Что бы ни сказали уже о Гинзбуре, окажется неправдой.
Что бы ни написали о нем, неизбежно будет повторением. Таково свойство
живых легенд, становящихся мертвыми мифами.
Серж Гинзбур, жизнь которого сейчас кажется нескончаемой чередой скандалов
и вызовов обществу, сдался своему неуемному сердцу десять лет назад. Жизненная
статистика очень проста -- осталось больше двухсот песен и примерно столько
же колоритных историй, которые хочется пересказывать друзьям.
В самом начале его поддержал Борис Виан, один из основателей школы
шансона Сен-Жермен-де-Пре. Виан разглядел в пианисте кабаре «Милорд д'Арсуй»

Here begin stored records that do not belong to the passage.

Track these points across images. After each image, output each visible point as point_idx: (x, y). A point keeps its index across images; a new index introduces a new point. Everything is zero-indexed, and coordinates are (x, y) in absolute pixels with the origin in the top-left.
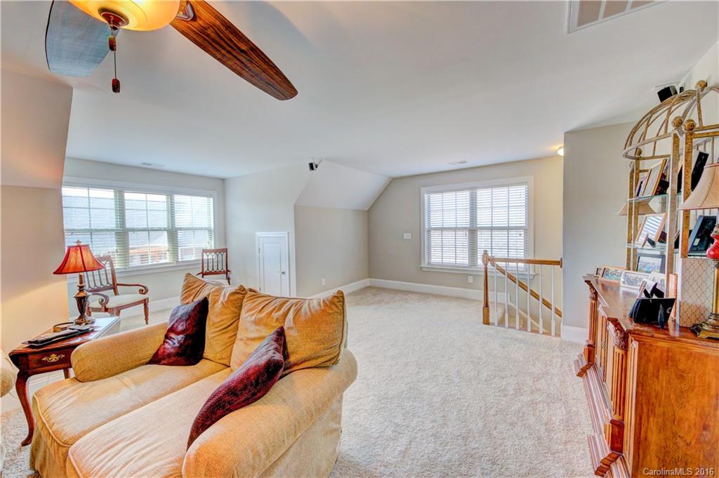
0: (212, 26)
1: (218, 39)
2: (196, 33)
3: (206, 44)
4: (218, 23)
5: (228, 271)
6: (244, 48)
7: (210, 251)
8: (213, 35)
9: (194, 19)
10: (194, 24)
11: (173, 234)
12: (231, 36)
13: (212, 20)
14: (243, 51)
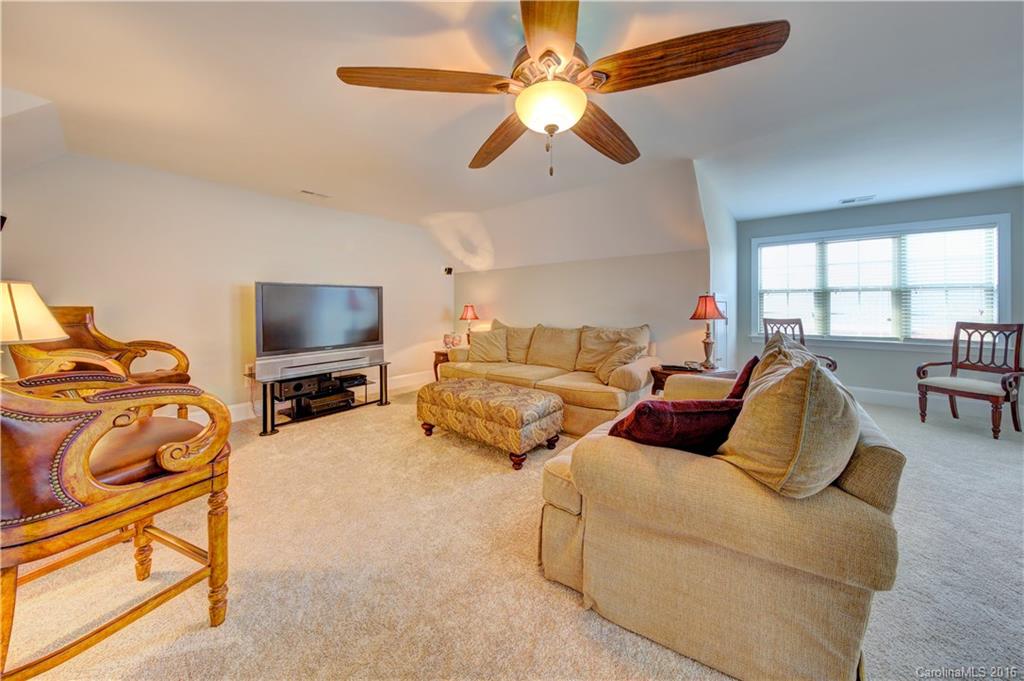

личность, полную очарования цинизма и черного юмора. Сочетание, близкое
самому Виану -- лиризм и мизогиния, нежные лилии, растущие из легких, «женщинам
не понять». Недаром Виан, представляя слушателям одну из первых -- теперь
уже коллекционных -- 25-сантиметровых монофонических пластинок пианиста,
решившего, что лучше него его песен все равно никто не споет, говорил о
необходимости «орать против -- против ложных песен и против лжи в песнях».
Искренность своего уникального голоса тоже может быть модной.

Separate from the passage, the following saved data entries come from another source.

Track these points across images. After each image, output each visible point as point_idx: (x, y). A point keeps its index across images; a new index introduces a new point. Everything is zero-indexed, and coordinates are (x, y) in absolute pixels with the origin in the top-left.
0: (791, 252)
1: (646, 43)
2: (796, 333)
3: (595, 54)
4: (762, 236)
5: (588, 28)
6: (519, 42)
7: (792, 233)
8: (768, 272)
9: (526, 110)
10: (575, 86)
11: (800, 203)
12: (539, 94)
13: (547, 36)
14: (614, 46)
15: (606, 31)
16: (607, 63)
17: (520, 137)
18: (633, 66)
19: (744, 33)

Для высоколобой публики Левого Берега в конце 50-х годов Гинзбур оказался
находкой -- Мишель Арно и Жан-Клод Паскаль, видимо, уже начинали утомлять
искушенный слух. А у Гинзбура, только начинавшего путь к полному воплощению
собственного эго, уже в самых ранних песнях сквозил веселый фатализм --
«к черту торпеды, полный вперед...»
Критиков и коллег привлекали его наблюдательность и восприимчивость
ко всему новому. Он быстро впитывал и адаптировал музыкальные идеи, превращая
их в талантливые свежие мелодии: собрание его песен -- почти энциклопедия
музыкальных стилей конца века. Он не опережал слушательскую моду на ту
или иную разновидность музыки -- он ее разрабатывал и делал собственно
модой. Делал музыку.
Его называли смелым экспериментатором просто за то, что он пел не на
выхолощенном академическим бдением стерильном французском, а говорил со
слушателями так, как они разговаривали между собой за столиками кафе на
Левом Берегу. До Гинзбура никому не приходило в голову петь песни, в которых
обыгрываются названия небоскребов Нью-Йорка или пузыри диалогов из комиксов,
хотя Америка оставалась прекрасной мечтой об иной культуре для тысяч французских
меломанов. Гинзбур написал для них яркую поп-артовую икону.
«Ужас обыденности» -- постоянная мишень его песен, от «сиреневого контролера»
из метро до «моего легионера». Этот ужас не давал ему покоя всю жизнь,
его он отторгал, пускаясь в хорошо отрекламированные излишества, его высмеивал
зло и скабрезно. Дело поэта -- всегда быть против того, что его окружает.
Гинзбур даже курил безостановочно «из ненависти к кислороду». А на другом
конце провода противостояние лирика и мира понимается только как скандал
и намеренный эпатаж. Сплошной «Реквием по пизде».
Этот порочный круг замыкался в его отношениях с женщинами, казалось
бы, становившимися реквизитом его практических шуток над обществом. Юная
Франс Галл обиделась за «анисовые леденцы», Брижит Бардо -- за то, что
Гинзбур записал на пленку ее оргазм. В жизни Гинзбура было много блистательных
женщин -- Джейн Биркин, Катрин Денёв... Можно было бы сказать, что эгоманьяк
Гинзбур просто использовал их. Но. В своих мемуарах «Инициалы Б.Б.» (1996)
Брижит Бардо тем не менее написала о своем былом возлюбленном: «То была
безумная любовь -- такая любовь бывает только во сне, любовь, которая останется
в памяти и у нас, и у них...» Публика постоянно оставалась третьим и далеко
не лишним партнером любовной игры Сержа Гинзбура. «Нравственность -- газ
по всем этажам,» как он написал в 1979 году в своей версии национального
гимна Франции.
Другой великий иконоборец другой страны, Уильям Берроуз в конце жизни
написал: «Людям и критикам нравится думать, что я в отчаянии, поскольку
им очень не нравится считать тех, чей образ жизни они не одобряют, счастливыми
людьми... Фрейд говорит, что единственные счастливые люди -- те, чьи детские
мечты осуществились. Опасность в том, чтобы пройти по жизни, ничего не
видя.»
Наверное, за 63 года жизни Серж Гинзбур все же стал счастливым человеком.